黒い滲みの分かれ方と白テープの浮き、車輪の震えを見失う前に、マシロさんの4分割表示が開いた。
『足元映像を統合します。白線、吸着シート、車輪、扉の下。4分割表示』
夏目主任が会場側へ告げる。
『深町リョウスケ氏の身柄は確保。ヴァルト現場スタッフの端末を一時保全する。第3試験区画の封鎖権限は事故調査課が保持する』
深町さん、確保。その言葉で、会場がまた揺れた。深町さんの連絡も、現場スタッフの端末操作も、いったん止まった。
けれど、車輪の震えと白テープの浮きはまだ止まらない。ゲートの光が今までより暗くなる。暗くなるのは、吸う前だ。
「次、大きいのが来ます」
『どこだ』
「……全部です」
白テープの端と中央、吸着シート、固定スプレーの白い吹き跡、台車側。
全部が同じタイミングで震え始めた。
吸い込む力は、もう1点に集中していない。石畳の上では、シートの端がまとめて浮き、黒い滲みが車輪側ではなく扉側へ引っ張られ始めている。

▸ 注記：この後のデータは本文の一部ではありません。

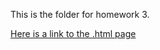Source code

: This is the folder for homework 3. 

[Here is a link to the .html page](https://stat545-ubc-hw-2019-20.github.io/stat545-hw-elyseadamic/hw03_EA/hw03_EA.html)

「皆さん動かないで。台車にも触らない。ライトは石畳。中継は足元。マシロさん、周期読み上げを」
『2.5秒。次、3、2、1』
吸引が来た。
白テープが一斉に浮き、吸着シートの端が黒くめくれる。
固定スプレーの半円がぱきぱきと割れ、透明なカバーの中で素材が1センチ浮いた。
『素材浮上!』
「ライトを下げて! 素材じゃなく石畳!」
『下げた!』
素材を見たら手が止まる。白テープと車輪を見れば、間に合う。
「全員、動かないでください。今触ったら、全部持っていかれます」
『全員、動くな! 触るな!』
レオさんの声が、配信を貫いた。
誰も動かなかった。
扉下からあふれ出た黒い膜は、行き場をなくして、吸着シートの端で広がるばかり。
指の形を作りきれないまま、ただの汚れになっていく。
汚れなら止められるし、どこから来たかも追える。
「素材の振動、落ちています」
『確認。浮上、1センチから3ミリへ低下』
マシロさんの声が少しだけ明るくなった。
車輪はまだ元の位置にあり、人は誰も動いていない。
『搬出台車、固定維持。右後輪、移動なし』
私はようやく、固定スプレーを握る指の力を少しだけ抜いた。
仮止め。それ以上ではない。
でも、ここで一度止まった。
私は固定スプレーの亀裂を見た。
割れの先が、途中で止まっている。
止まった場所は、私が吹いた点と点の間だった。
石畳1枚ぶん外側、コーティング剤の膜が薄く残った境目。
現場だけを見ても、そこへ何を置くべきかまでは読めない。
「マシロさん、事故前日写真を重ねてください。亀裂が止まった位置に、写真の石畳の溝とコーティング剤の境目を合わせて」
『写真ですか』
『久我兄から預かった事故前日写真、事故調査課保全フォルダから照合します』
トウマさんが続けた。
大型スクリーンの端に、3年前の写真が出た。2層旧搬入口、久我ハルトさんが送っていた、あの1枚。
ハルトさん。
彼も、この境目を見たのか。
私は何度も見ていた。
深町さんの姿、コーティング剤の跡、通常補修だから触るなという言葉。
でも、写真の端までは見ていなかった。
マシロさんが拡大する。
写真の左下、ただの反射だと思っていた場所に、短い矢印みたいな白い線があった。
『未確認線を検出』
マシロさんの声が震えた。
『写真内、区域番号の枠外側の白線跡。投影すると、亀裂が止まった境目と向きが一致します』
ただの反射ではなかった。
写真の端に、短い白線が残っていた。
「マシロさん、その写真、線だけ拡大してください」
『はい』
「トウマさん、アキトさんに確認を取れますか。写真と一緒に残っていた当時のメモに、何か書かれていないか確認したいです」
『すぐに連絡します』
私は画面上の白線から目を離さず、白テープを短く引き出した。